The man planned to jump into the sea directly, but he first hit an unusually shaped outcrop which was followed by a sickening crunch. His body then bounced into the waterbody like a rag doll. Watch the video here.
This Dutch tourist was seen standing on the cliff on May 12, Thursday, at an islet in the Malgrats Islands. As he made the leap, he let out a massive scream. However, there was not enough momentum for the man to steer clear of the razor-like sharp rocks below. His wife, from the boat below, who was filming this could be heard yelling, "Oh my God."
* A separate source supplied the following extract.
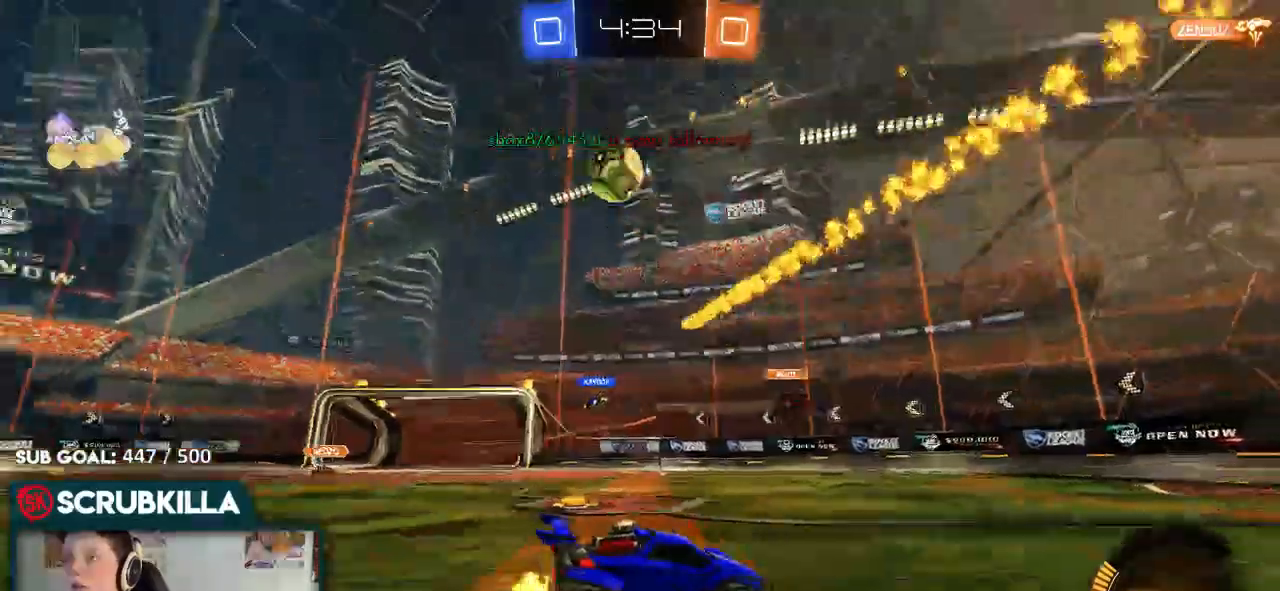
{"dt_ms": 500, "buttons": ["B", "R2"], "left_stick": "right", "right_stick": "center", "events": [[83, "B", "down"], [83, "X", "up"], [183, "Y", "down"], [383, "Y", "up"], [467, "left_stick", "right"]]}
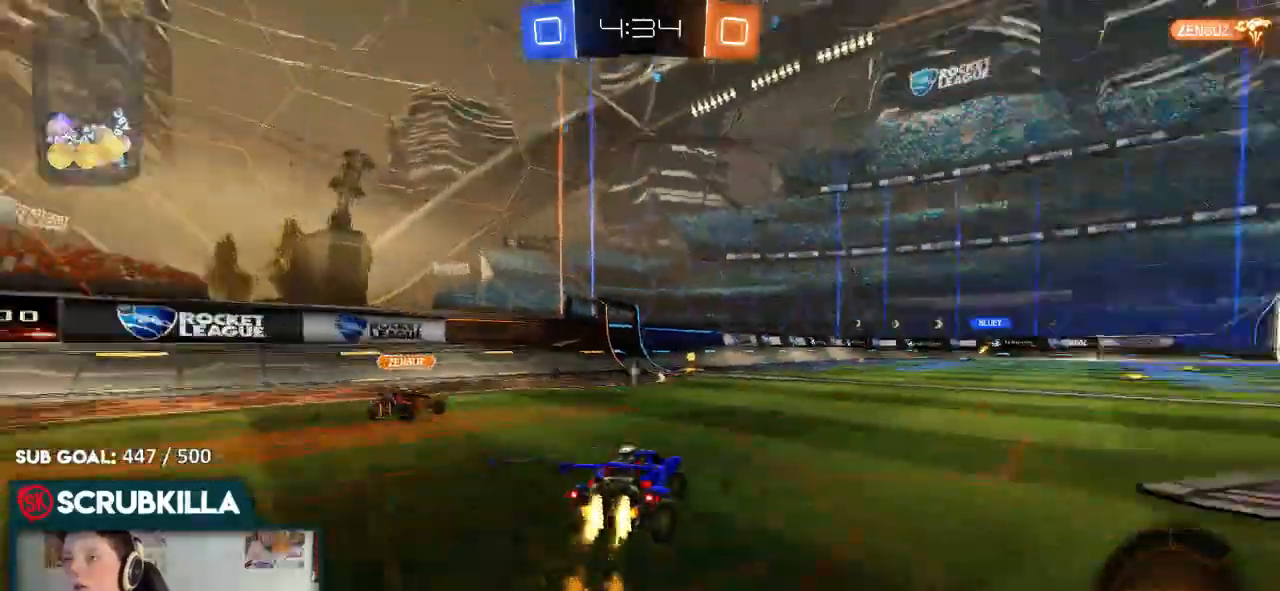
{"dt_ms": 500, "buttons": ["A", "B", "R2"], "left_stick": "up-right", "right_stick": "center", "events": [[183, "left_stick", "center"], [283, "A", "down"], [500, "left_stick", "up-right"]]}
The 31-year-old victim's partner and son received psychological help. Local authorities and officials tried to locate the body. They made use of resources like a rescue boat, helicopter, and a diving team. After searching for long hours, the body was finally located. That said, it is yet undetermined whether or not local authorities will continue investigating this incident further.
What is tombstoning?
Tombstoning, also known as cliff jumping, is a sport activity where individuals jump in a straight vertical position into the sea or ocean or any waterbody with the aim of touching their feet to the water first. This is called tombstone because of its position, as it resembles a tombstone in the true sense. Tombstoning typically involves jumping from high platforms like cliffs, bridges, or edges of harbors. Reportedly, 83 people were injured and 20 died when tombstoning between 2005 and 2015.
Between 2004 and 2008, there were 139 incidents reported, 20% of which suffered spinal injuries. Moreover, it is reported that, "If you jump from 20 feet (6 meters) above the water, you'll hit the water at 25 mph (40 kph) -- the impact is strong enough to compress your spine, break bones or give you a concussion." It was also reported that "...if you add some horizontal velocity, your impact speed increases. ...from the same height, "[A] diver who gets a running start and develops a significant forward velocity will hit the water with more net speed than a diver who dives straight down without a push off."